■ **EXERCISE INPUTS**:
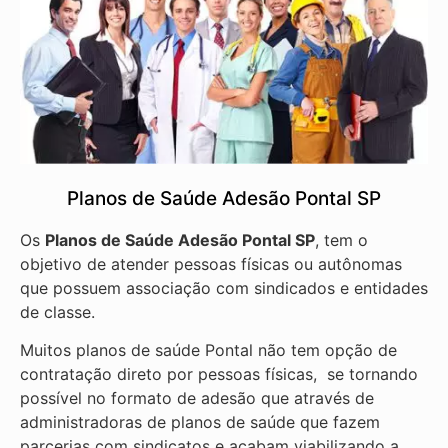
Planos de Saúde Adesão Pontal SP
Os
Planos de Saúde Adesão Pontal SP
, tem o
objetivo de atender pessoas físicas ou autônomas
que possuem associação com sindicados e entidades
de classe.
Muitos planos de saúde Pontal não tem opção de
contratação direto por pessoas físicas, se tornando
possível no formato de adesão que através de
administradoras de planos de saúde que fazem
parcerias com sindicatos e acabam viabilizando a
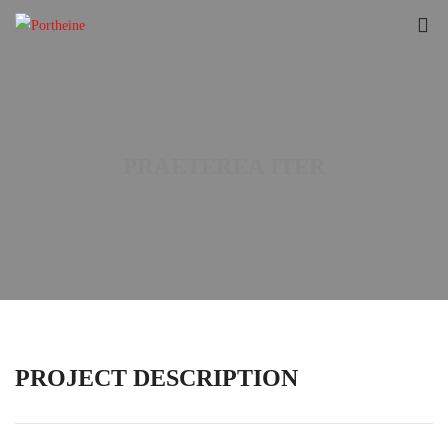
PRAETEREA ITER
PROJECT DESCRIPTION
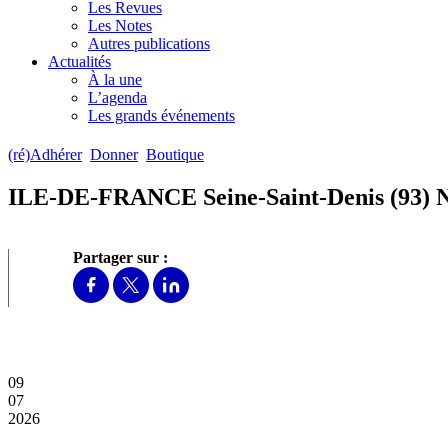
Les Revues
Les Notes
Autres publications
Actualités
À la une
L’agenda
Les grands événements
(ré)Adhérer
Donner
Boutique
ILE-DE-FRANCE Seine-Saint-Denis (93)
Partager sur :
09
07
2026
==
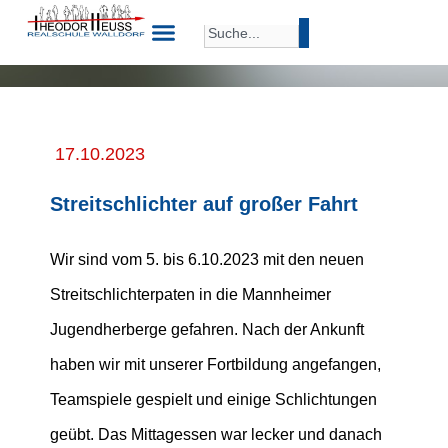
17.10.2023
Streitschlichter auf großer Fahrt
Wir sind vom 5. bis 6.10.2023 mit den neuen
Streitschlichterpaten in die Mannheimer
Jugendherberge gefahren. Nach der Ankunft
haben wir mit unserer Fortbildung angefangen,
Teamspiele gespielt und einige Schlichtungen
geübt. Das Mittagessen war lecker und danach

■ **ASSIGNMENT**:
Wherever the string "físicas" occurs in the records, copy the line it is in.

■ **EXERCISE RESPONSE**:
objetivo de atender pessoas físicas ou autônomas
contratação direto por pessoas físicas, se tornando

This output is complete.